◆ PETUNJUK PENGERJAAN
(1) Menurut kutipan dokumen, berapa jumlah pahlawan yang dimakamkan di Makam Pahlawan Pagerayu?
(2) Kembalikan seluruh teks dalam kutipan dokumen, mulai dari "Sebuah makam dengan" hingga "pada Juni 1948.", tanpa perubahan sedikit pun.

BREBES – Masa pendudukan Belanda di Indonesia cukup lama dan membuat penderitaan yang berkepanjangan bagi penduduk pribumi. Banyak tempat bersejarah yang menjadi saksi bisu keganasan tentara Belanda. Salah satunya yakni Makam Pahlawan Pagerayu di Blok Pahlawan, Desa Jatirokeh, Kecamatan Songgom, Kabupaten Brebes.
Sebuah makam dengan nisan tanpa nama ini merupakan saksi bisu keganasan Belanda saat Agresi Militer Belanda II di tahun 1948. Dimana saat itu, Belanda mengingkari perjanjian Linggarjati. Di makam ini, terdapat 37 pahlawan yang tergabung dalam kelompok Hisbullah.
Sejarawan Brebes, Wijanarto menuturkan, ada beberapa saksi bisu yang berkaitan dengan revolusi fisik tahun 1945-1949. Juga menjadi salah satu saksi adanya the killing field pembantain yang dilakukan oleh pasukan Belanda NICA saat mereka melakukan penggempuran terhadap laskar Hisbullah di Brebes, pada Juni 1948.
“Ini berkaitan dengan perjanjian Renville 17 Januari 1948. Salah satu isinya yakni beberapa wilayah yang semula dikuasai oleh RI, harus pindah tangan ke Belanda. Sebagai dampaknya, banyak aparatur dan pendukung republik ini harus hijrah ke wilayah RI. Termasuk di dalamnya adalah badan kelaskaran Hisbullah,” jelasnya, Sabtu 10 November 2018.
Pada Perjanjian Renville, wilayah RI berada di DIY, bagian selatan Jawa Tengah dan sebagian kecil Jawa Timur. Mereka berpindah ke wilayah yang ditetapkan menjadi daerah RI yakni di Banjarnegara. Hal ini membuat mereka jauh dengan keluarga. Laskar Hisbullah ini lama bergerilya dan ingin menengok sanak saudaranya di kota. Setelah menempuh perjalanan jauh, mereka letih dan beristirahat di rumah warga di Desa Jatirokeh.

◆ DATA YANG DIBERIKAN
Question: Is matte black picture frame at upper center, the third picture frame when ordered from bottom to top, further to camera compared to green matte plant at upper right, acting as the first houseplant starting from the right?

◆ SOAL TERJAWAB
(1) 37 pahlawan yang tergabung dalam kelompok Hisbullah.

(2)
Sebuah makam dengan nisan tanpa nama ini merupakan saksi bisu keganasan Belanda saat Agresi Militer Belanda II di tahun 1948. Dimana saat itu, Belanda mengingkari perjanjian Linggarjati. Di makam ini, terdapat 37 pahlawan yang tergabung dalam kelompok Hisbullah.
Sejarawan Brebes, Wijanarto menuturkan, ada beberapa saksi bisu yang berkaitan dengan revolusi fisik tahun 1945-1949. Juga menjadi salah satu saksi adanya the killing field pembantain yang dilakukan oleh pasukan Belanda NICA saat mereka melakukan penggempuran terhadap laskar Hisbullah di Brebes, pada Juni 1948.